Ha ha, silly you. The helpful socket module answer is 'we're not going to help you with that'. In fact the socket module provides no direct, official way of doing this; in order to do so, you need to sneak in through two increasingly baroque back doors in just the right way.
(And at least some things may go wrong if you get it wrong.)
The official Unix way of finding out the type of a socket is to
issue a getsockopt(fd, SOL_SOCKET, SO_TYPE)
call. Unfortunately
the socket module does not allow you to do getsockopt()
on file
descriptors, only on actual socket objects. Fortunately the socket
module does not actually care if you get the family and type right,
at least as far as getsockopt
goes, so:
s = socket.socket(fd, socket.AF_UNIX, socket.SOCK_STREAM) styp = s.getsockopt(socket.SOL_SOCKET, socket.SO_TYPE)
Inconveniently there is no portable getsockopt()
query that will give
you the family. The official Unix way of doing this is more or less to
make a getsockname()
call with a plain struct sockaddr
and then
examine the sockaddr.sa_family
field afterwards. The socket module
doesn't provide a direct way to make raw getsockname()
calls or see
sa_family
, but it does have a .getsockname()
method on socket
objects that gives you decoded, friendly results.
When I started this exercise, I expected that calling s.getsockname()
on a socket created via fromfd()
with the wrong family would raise
a socket.error
exception. I was far, far too innocent. Depending
on exactly what you do, you get either the correct getsockname()
results for the actual type of socket you are dealing with or,
sometimes, interestingly mangled results. On Python 3 you can also get
UnicodeDecodeErrors
in the right circumstances. The safest thing to do
turns out to be to make your dummied-up socket be an AF_UNIX
socket;
you can then call s.getsockname()
with reasonable safety and examine
the resulting name to reverse engineer the socket family.

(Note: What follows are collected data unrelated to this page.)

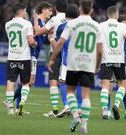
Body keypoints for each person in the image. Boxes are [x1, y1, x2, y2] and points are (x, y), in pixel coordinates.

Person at [48, 0, 102, 133]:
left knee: (70, 91)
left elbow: (60, 43)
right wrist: (97, 65)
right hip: (89, 64)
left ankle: (75, 115)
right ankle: (84, 125)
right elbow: (100, 50)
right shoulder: (97, 26)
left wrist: (52, 59)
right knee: (86, 95)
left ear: (79, 9)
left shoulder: (71, 24)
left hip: (72, 63)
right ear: (91, 10)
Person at [13, 2, 53, 115]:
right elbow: (30, 36)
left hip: (33, 54)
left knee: (27, 82)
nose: (51, 12)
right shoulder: (35, 22)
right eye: (49, 10)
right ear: (43, 10)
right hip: (30, 54)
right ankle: (10, 101)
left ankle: (17, 107)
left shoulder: (42, 23)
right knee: (29, 82)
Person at [99, 6, 126, 120]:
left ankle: (105, 112)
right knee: (122, 85)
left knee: (105, 86)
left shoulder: (101, 25)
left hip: (106, 59)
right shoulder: (122, 26)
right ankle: (117, 105)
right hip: (119, 60)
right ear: (117, 15)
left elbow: (98, 44)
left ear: (107, 14)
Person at [48, 4, 83, 118]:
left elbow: (59, 44)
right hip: (82, 59)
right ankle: (78, 108)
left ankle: (67, 106)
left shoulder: (63, 27)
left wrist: (51, 39)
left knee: (62, 81)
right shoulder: (82, 26)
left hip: (67, 59)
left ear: (66, 14)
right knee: (77, 83)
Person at [34, 0, 67, 117]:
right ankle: (69, 106)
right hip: (70, 53)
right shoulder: (72, 19)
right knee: (67, 80)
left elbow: (38, 32)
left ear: (56, 8)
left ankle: (55, 110)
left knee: (53, 79)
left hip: (56, 51)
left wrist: (35, 19)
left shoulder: (55, 19)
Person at [4, 3, 36, 115]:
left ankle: (10, 110)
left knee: (10, 82)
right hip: (24, 58)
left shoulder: (7, 24)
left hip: (12, 57)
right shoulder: (27, 24)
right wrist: (35, 44)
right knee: (25, 83)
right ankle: (22, 102)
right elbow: (31, 41)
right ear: (22, 11)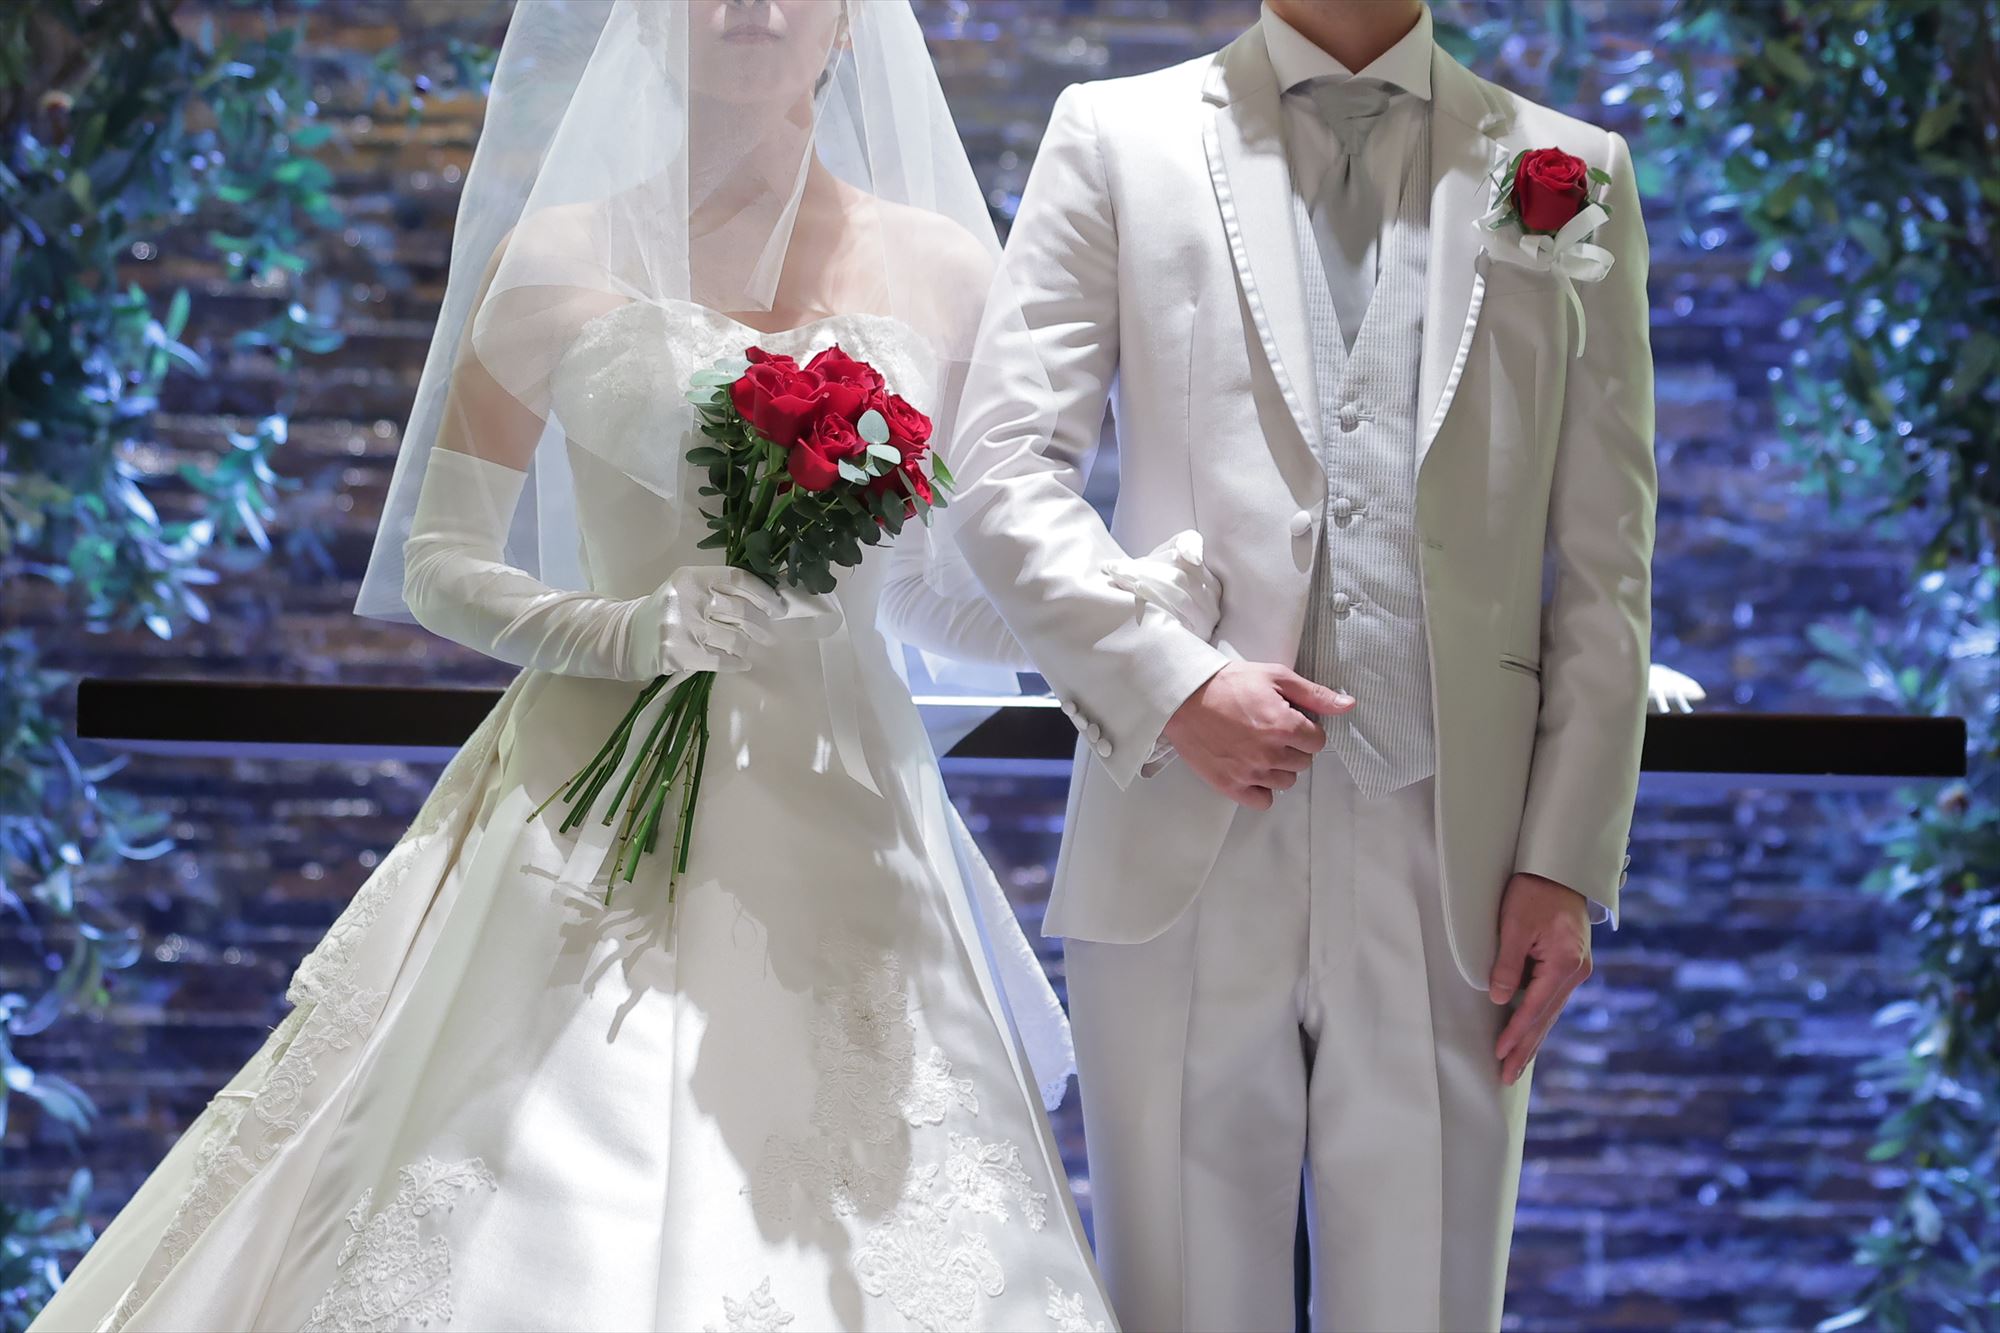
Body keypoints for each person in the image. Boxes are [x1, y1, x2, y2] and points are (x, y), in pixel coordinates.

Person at [32, 3, 1122, 1330]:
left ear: (846, 24)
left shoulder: (946, 271)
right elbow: (439, 560)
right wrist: (621, 631)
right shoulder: (557, 255)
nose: (754, 7)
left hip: (848, 796)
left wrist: (1119, 641)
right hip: (593, 786)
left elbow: (923, 590)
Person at [936, 1, 1658, 1328]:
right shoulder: (1117, 135)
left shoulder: (1573, 168)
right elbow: (997, 473)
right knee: (1180, 1302)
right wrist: (1168, 679)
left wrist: (1566, 860)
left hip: (1458, 856)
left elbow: (1608, 564)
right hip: (1183, 821)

(It's the safest because AF_UNIX
sockets have the biggest version
of struct sockaddr
; you've got the greatest chance that a full
copy of any other socket family's sockaddr
structure will fit into
it. Python is presumably blindly making the getsockname()
call with
the sockaddr
appropriate for the apparent family, then interpreting it
based on the actual returned socket family. If the sockaddr
structure
is truncated, odd things happen.)
What this really illustrates is that the socket module completely
dropped the ball on fromfd()
's API. You should not be able to give it
a family and type at all; since the rest of the socket code clearly
counts on those being correct, the socket module code should determine
them itself. This would be easier to use and render .getsockname()
non-crazy.
(getsockname()
's implementation is completely sensible if a socket's
family is always correct.)